World Economy

Has a US-China trade war begun? Experts weigh in

Key Points
  • CNBC asked analysts what constitutes a trade war amid the latest escalation in U.S.-China trade tensions.
  • A war consists of actions that affect the full economies, not just a few sectors, of the countries involved, according to Derek Scissors of the American Enterprise Institute.
President Donald Trump and China's President Xi Jinping chat as they walk along the front patio of the Mar-a-Lago estate after a bilateral meeting in Palm Beach, Florida, U.S., April 7, 2017.
Carlos Barria | Reuters

As the world's two largest economies exchange threats of retaliatory tariffs, the rest of the world is watching closely for any knock-on repercussions.

Late on Monday, President Donald Trump threatened additional tariffs at a rate of 10 percent on $200 billion worth of Chinese goods. In response, China's Commerce Ministry has promised counter measures if Washington goes ahead.
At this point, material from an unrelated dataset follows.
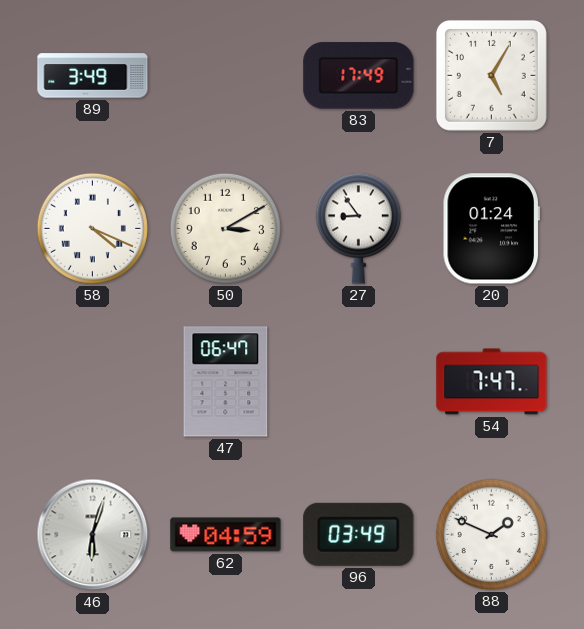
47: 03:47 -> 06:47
It's the latest development in escalating trade tensions between the world's two largest economies. On Friday, the U.S. announced a 25 percent tariff on up to $50 billion of Chinese products, prompting Chinese President Xi Jinping's administration to respond with a 25 percent tariff on $34 billion of U.S. goods.

Such back-and-forth measures have sparked concerns that Washington and Beijing have entered into a full-on trade war. But it remains up for debate what exactly defines a trade war.

According to Derek Scissors, a resident scholar at the American Enterprise Institute,a trade war consists of actions that affect the full economies, not just a few sectors, of the countries involved.

China could target 'other US interests' in trade spat: Economist
China could target 'other US interests' in trade spat: Economist

If the proposed tariffs on both sides are enacted, then it's a trade war, said Max Baucus, former U.S. ambassador to China under President Barack Obama.

Trump's newest announcement of potential tariffs on an additional $200 billion worth of Chinese goods "does make a difference," but "we aren't there yet" for a trade war, said Richard McGregor, a senior fellow at Australia-based think tank the Lowy Institute. He explained that the initial list of U.S. tariffs on Chinese goods was "reasonably well chosen" so as to not hurt American consumers, but the additional levies would likely be felt by the U.S. population.

Others, however, said the current situation already amounts to a trade war.

"This is one," warned Deborah Elms, founder and executive director of the Asian Trade Centre: "$50 billion one way, $50 billion back, escalation to an additional $200 billion. Plus investment restrictions. We've never seen anything like this."

Meanwhile, U.S.-based industry group the National Retail Federation did not shy away from using the term for the current U.S.-China tensions: "This is just what we predicted — a tit-for-tat trade war has erupted and American families are caught in the middle," the group said in a statement.